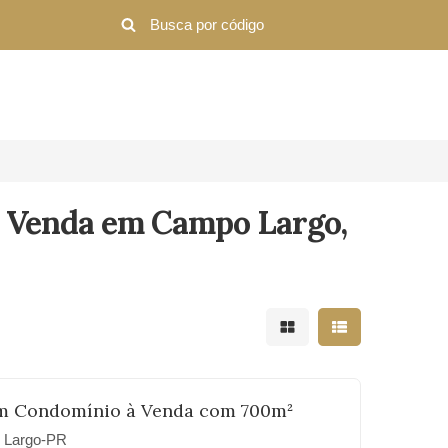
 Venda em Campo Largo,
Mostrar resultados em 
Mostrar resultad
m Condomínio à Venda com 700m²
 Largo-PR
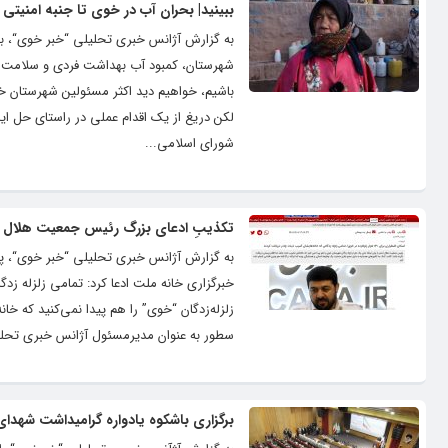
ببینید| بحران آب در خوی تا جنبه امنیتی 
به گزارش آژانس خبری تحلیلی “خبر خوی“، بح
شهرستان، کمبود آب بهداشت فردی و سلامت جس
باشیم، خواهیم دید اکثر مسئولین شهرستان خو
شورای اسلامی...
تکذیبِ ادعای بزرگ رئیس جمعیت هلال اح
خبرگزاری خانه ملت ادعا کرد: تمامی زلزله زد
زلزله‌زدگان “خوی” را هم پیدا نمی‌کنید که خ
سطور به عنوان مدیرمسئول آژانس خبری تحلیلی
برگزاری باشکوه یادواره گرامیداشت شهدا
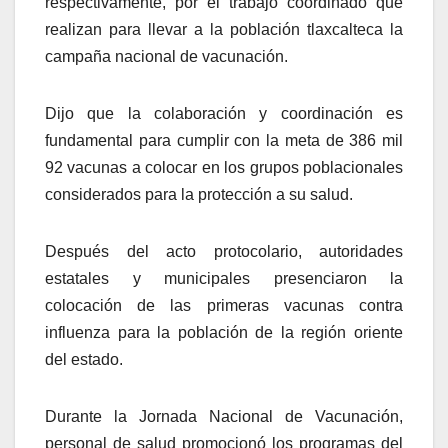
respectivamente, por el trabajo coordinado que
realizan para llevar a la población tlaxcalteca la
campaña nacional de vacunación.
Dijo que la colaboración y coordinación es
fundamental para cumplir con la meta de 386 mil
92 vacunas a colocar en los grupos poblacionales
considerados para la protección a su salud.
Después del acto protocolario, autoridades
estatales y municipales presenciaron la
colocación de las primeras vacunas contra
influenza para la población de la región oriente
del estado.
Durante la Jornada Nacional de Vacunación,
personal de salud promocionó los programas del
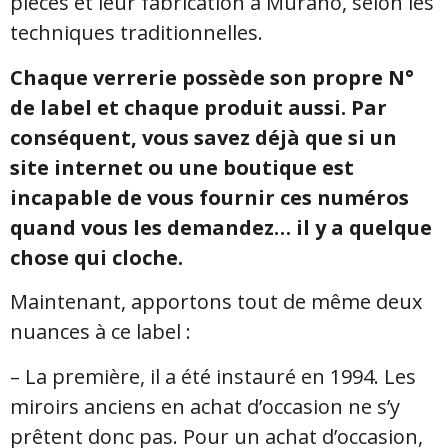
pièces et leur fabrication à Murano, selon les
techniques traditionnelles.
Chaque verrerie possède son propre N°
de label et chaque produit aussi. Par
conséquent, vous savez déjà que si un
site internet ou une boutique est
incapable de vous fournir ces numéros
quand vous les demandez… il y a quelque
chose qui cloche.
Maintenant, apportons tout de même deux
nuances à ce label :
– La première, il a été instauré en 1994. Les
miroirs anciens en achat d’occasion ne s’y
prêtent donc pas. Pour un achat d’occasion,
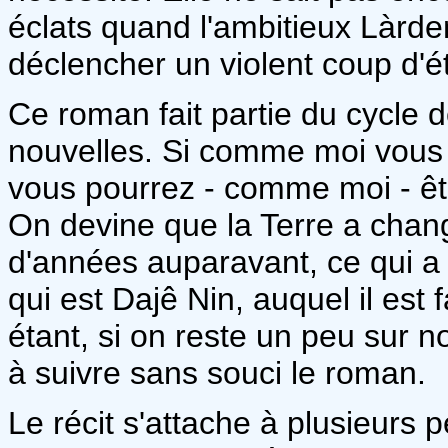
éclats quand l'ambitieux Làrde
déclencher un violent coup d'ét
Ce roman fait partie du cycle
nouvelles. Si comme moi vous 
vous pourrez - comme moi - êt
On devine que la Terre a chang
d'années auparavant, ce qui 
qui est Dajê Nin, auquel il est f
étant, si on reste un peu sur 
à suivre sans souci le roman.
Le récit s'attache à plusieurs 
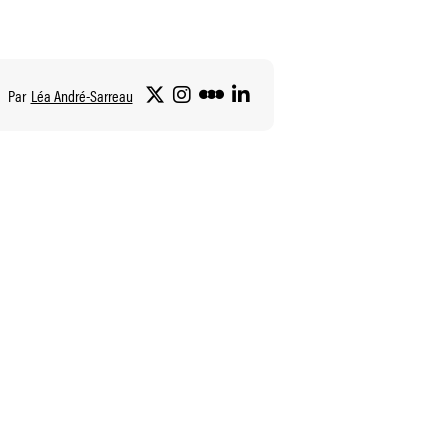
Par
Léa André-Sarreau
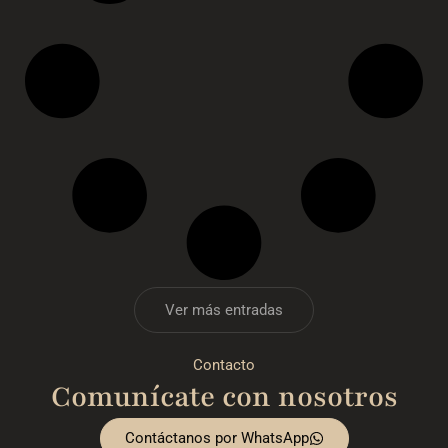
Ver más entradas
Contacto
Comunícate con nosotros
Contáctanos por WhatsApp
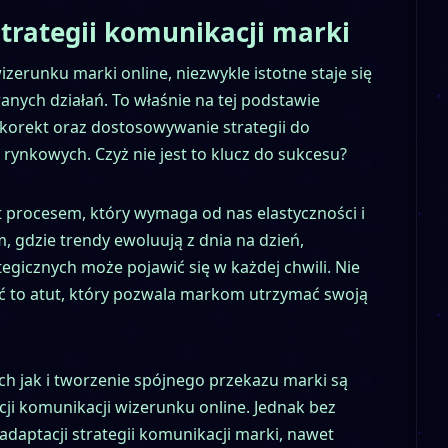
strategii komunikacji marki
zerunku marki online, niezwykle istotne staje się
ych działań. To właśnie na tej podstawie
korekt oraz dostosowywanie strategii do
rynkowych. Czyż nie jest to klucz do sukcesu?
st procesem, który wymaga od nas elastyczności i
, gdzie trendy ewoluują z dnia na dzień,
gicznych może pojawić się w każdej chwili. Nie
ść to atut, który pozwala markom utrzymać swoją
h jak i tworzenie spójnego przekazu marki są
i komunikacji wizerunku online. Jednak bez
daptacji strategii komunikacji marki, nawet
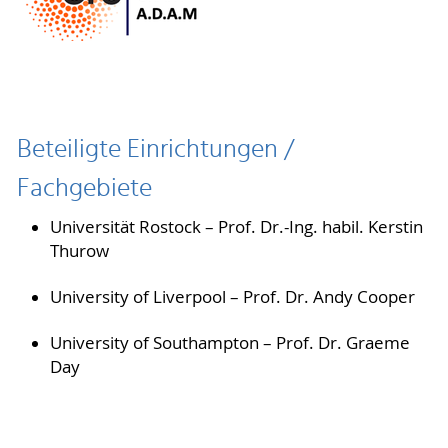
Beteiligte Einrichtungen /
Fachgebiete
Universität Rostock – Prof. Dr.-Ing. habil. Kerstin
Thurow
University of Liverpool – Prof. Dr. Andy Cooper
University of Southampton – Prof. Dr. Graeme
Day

##########

▸ **Problem description**: Display each line of the items above that contains the word "comme".

▸ **Task response**:
nouvelles. Si comme moi vous 
vous pourrez - comme moi - êt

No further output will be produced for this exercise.